The New Memory Controller
An APU’s memory subsystem is especially important because so many functional units contend for bandwidth. Trinity’s memory controller is a new design with support for 1.25 V DIMMs that introduce potential power savings. As for data rates, DDR3 modules are limited to 1866 MT/s on the desktop and 1600 MT/s in mobile configurations, similar to Llano. The platform addresses up to 64 GB in desktop form, with peak system bandwidth as high as 29.8 GB/s. The mobile config accommodates up to 32 GB of memory and bandwidth as high as 25.6 GB/s.
Accelerated Computing And The IOMMUv2
Llano is rated for up to 572 gigaflops of compute performance, but the top of the Trinity stack has the potential for 736. The increase is due mostly to improvements inherent to the Devastator GPU, but something that catches our eye is the new IOMMUv2 block.

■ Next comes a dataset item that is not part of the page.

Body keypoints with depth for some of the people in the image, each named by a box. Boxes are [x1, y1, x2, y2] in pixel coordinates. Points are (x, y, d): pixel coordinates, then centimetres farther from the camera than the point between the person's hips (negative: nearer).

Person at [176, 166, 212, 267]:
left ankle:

This unit adds virtual address access discrete graphics, allowing an external GPU to directly access the same virtual address space as the CPU through page tables. As you can imagine, this is a key part of the programming model for AMD’s Heterogeneous Systems Architecture (HSA).
Turbo Core 3.0
Third-gen Turbo Core is the latest version of the feature first introduced in AMD’s Thuban-based Phenom II X6 CPUs, and it’s now purportedly dynamic in the way it balances CPU and GPU clock rates. The above slide from AMD’s presentation suggests that power and frequencies can be shifted from CPU to GPU on demand to meet the system load.
Unfortunately, this isn’t the behavior we witnessed in AMD’s system monitor utility, which reported CPU performance at a 2.3 GHz nominal rate, regardless of load. We did, however, see the GPU speed fluctuate and drop as low as 334 MHz during a single-threaded Cinebench run. We’re not sure if Turbo Core 3.0 isn’t working properly or if AMD’s system monitor is reporting the CPU clocks incorrectly. We asked AMD about it utility and were told that there’s currently no tool able to accurately monitor its chip’s Turbo rates. Incidentally, that’s the same answer we received a year ago when the company introduced Llano. You can be sure we’ll be diving into more depth on this in the days to come.

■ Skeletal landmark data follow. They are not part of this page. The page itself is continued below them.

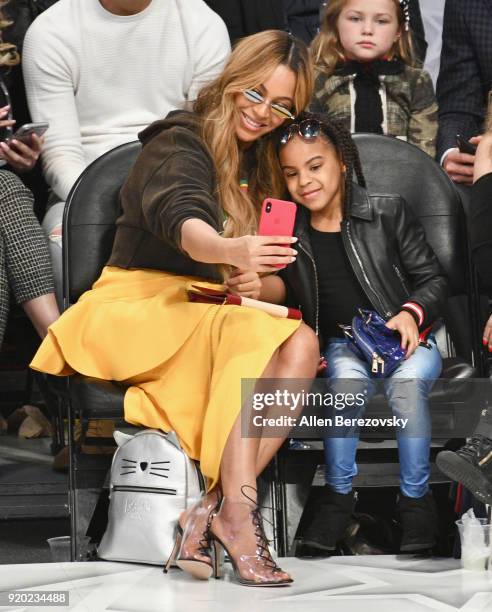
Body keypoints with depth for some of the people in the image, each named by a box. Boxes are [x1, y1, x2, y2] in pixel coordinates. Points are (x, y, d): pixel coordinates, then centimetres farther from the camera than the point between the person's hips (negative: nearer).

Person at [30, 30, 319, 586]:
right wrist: (233, 252, -46)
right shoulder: (178, 144, -2)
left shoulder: (260, 171, 20)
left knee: (301, 344, -25)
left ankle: (214, 507, -33)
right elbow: (180, 221, -25)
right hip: (138, 309, -6)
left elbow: (274, 272, 21)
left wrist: (259, 284, -4)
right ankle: (237, 513, -42)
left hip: (212, 319, 6)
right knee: (251, 333, -34)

As with Llano, Trinity is designed with low-power applications in mind. You can see the main power improvements AMD made to its APU in the diagram above, highlighted. This includes an improved CC6 power state able to turn off individual Piledriver modules when three or four execution cores aren’t needed. Both modules can be shut down on a package level.
Under normal use, the APU aggressively employs both DDR3 memory channels for graphics data. But when the screen is static, the APU detects more modest activity and remaps the output to a single memory channel. It can even put the unused channel to sleep and reduce the clock rate of the active channel to the minimum required for the display.
Engineers also increased the on-die buffering of memory so that DRAM isn’t queried as much, meaning power-hungry memory is left in a low-power state as long as possible.